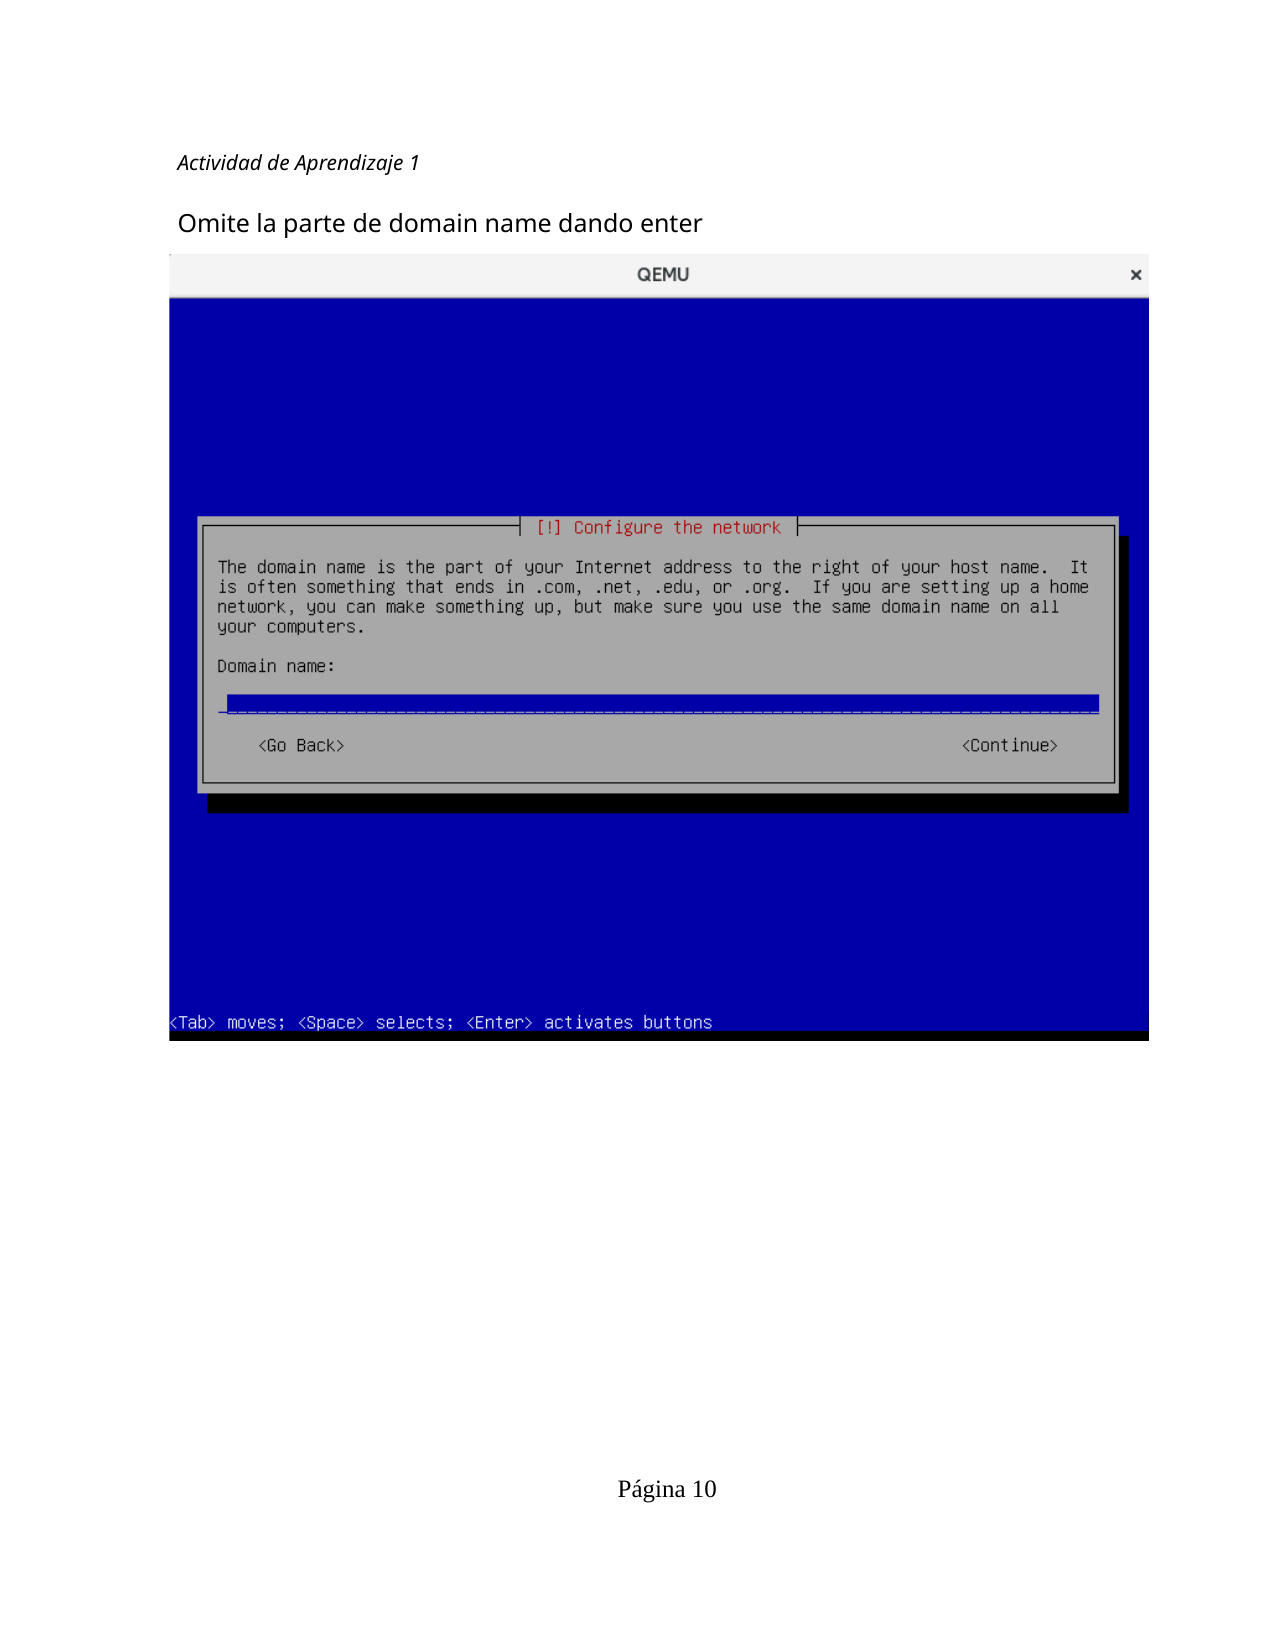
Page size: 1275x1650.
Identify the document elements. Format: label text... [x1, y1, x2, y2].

text Omite la parte de domain name dando enter [177, 206, 1157, 239]
picture [169, 254, 1149, 1041]
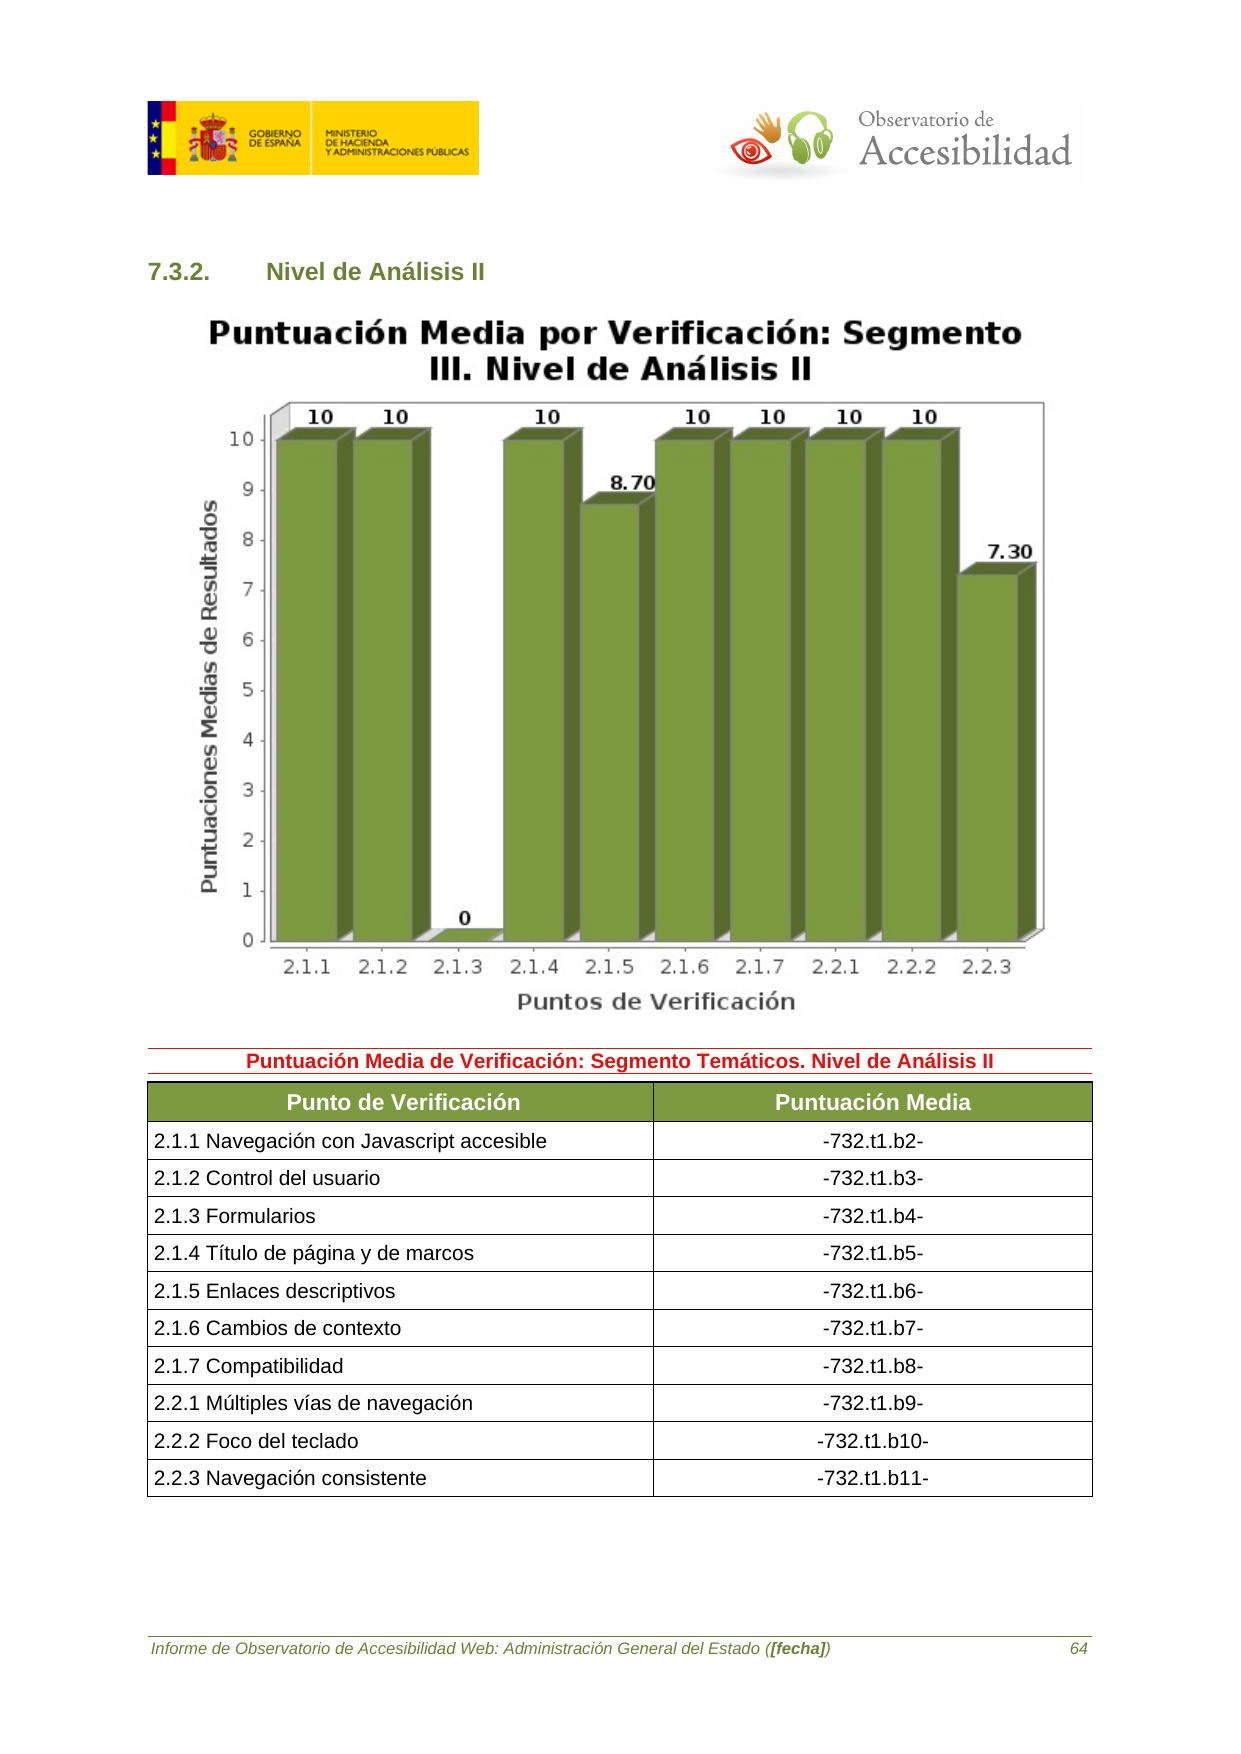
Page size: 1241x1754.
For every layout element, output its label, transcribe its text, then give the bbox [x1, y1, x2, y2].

table_cell -732.t1.b10- [654, 1422, 1092, 1459]
table_cell -732.t1.b6- [654, 1272, 1092, 1309]
picture [147, 101, 479, 175]
table_cell -732.t1.b4- [654, 1197, 1092, 1234]
text Puntuación Media de Verificación: Segmento Temáticos. Nivel de Análisis II [148, 1049, 1092, 1073]
subtitle Nivel de Análisis II [148, 257, 1092, 286]
table_cell -732.t1.b8- [654, 1347, 1092, 1384]
table_header Punto de Verificación [148, 1083, 653, 1121]
table_cell 2.1.6 Cambios de contexto [148, 1310, 653, 1346]
table_cell 2.1.5 Enlaces descriptivos [148, 1272, 653, 1309]
table_cell 2.2.1 Múltiples vías de navegación [148, 1385, 653, 1421]
table_cell 2.1.1 Navegación con Javascript accesible [148, 1122, 653, 1159]
table_cell -732.t1.b9- [654, 1385, 1092, 1421]
table_cell -732.t1.b5- [654, 1235, 1092, 1271]
table_cell -732.t1.b11- [654, 1460, 1092, 1496]
table_header Puntuación Media [654, 1083, 1092, 1121]
table_cell 2.1.2 Control del usuario [148, 1160, 653, 1196]
table_cell 2.1.3 Formularios [148, 1197, 653, 1234]
picture [710, 102, 1086, 185]
table_cell 2.2.2 Foco del teclado [148, 1422, 653, 1459]
table_cell 2.1.7 Compatibilidad [148, 1347, 653, 1384]
table_cell 2.1.4 Título de página y de marcos [148, 1235, 653, 1271]
table_cell 2.2.3 Navegación consistente [148, 1460, 653, 1496]
table_cell -732.t1.b7- [654, 1310, 1092, 1346]
picture [178, 313, 1062, 1024]
table_cell -732.t1.b2- [654, 1122, 1092, 1159]
table_cell -732.t1.b3- [654, 1160, 1092, 1196]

□ □ □ □ □ □ □

* _TASK PROMPT_: Copy the records above line for line, without changing anything, and leave out the pictures.

* _RESULT BELOW_:
Page size: 1275x1650.
Identify the document elements. Format: label text... [x1, y1, x2, y2].

text Omite la parte de domain name dando enter [177, 206, 1157, 239]
picture [169, 254, 1149, 1041]
Page size: 1241x1754.
For every layout element, output its label, transcribe its text, then give the bbox [x1, y1, x2, y2].

table_cell -732.t1.b10- [654, 1422, 1092, 1459]
table_cell -732.t1.b6- [654, 1272, 1092, 1309]
picture [147, 101, 479, 175]
table_cell -732.t1.b4- [654, 1197, 1092, 1234]
text Puntuación Media de Verificación: Segmento Temáticos. Nivel de Análisis II [148, 1049, 1092, 1073]
subtitle Nivel de Análisis II [148, 257, 1092, 286]
table_cell -732.t1.b8- [654, 1347, 1092, 1384]
table_header Punto de Verificación [148, 1083, 653, 1121]
table_cell 2.1.6 Cambios de contexto [148, 1310, 653, 1346]
table_cell 2.1.5 Enlaces descriptivos [148, 1272, 653, 1309]
table_cell 2.2.1 Múltiples vías de navegación [148, 1385, 653, 1421]
table_cell 2.1.1 Navegación con Javascript accesible [148, 1122, 653, 1159]
table_cell -732.t1.b9- [654, 1385, 1092, 1421]
table_cell -732.t1.b5- [654, 1235, 1092, 1271]
table_cell -732.t1.b11- [654, 1460, 1092, 1496]
table_header Puntuación Media [654, 1083, 1092, 1121]
table_cell 2.1.2 Control del usuario [148, 1160, 653, 1196]
table_cell 2.1.3 Formularios [148, 1197, 653, 1234]
picture [710, 102, 1086, 185]
table_cell 2.2.2 Foco del teclado [148, 1422, 653, 1459]
table_cell 2.1.7 Compatibilidad [148, 1347, 653, 1384]
table_cell 2.1.4 Título de página y de marcos [148, 1235, 653, 1271]
table_cell 2.2.3 Navegación consistente [148, 1460, 653, 1496]
table_cell -732.t1.b7- [654, 1310, 1092, 1346]
picture [178, 313, 1062, 1024]
table_cell -732.t1.b2- [654, 1122, 1092, 1159]
table_cell -732.t1.b3- [654, 1160, 1092, 1196]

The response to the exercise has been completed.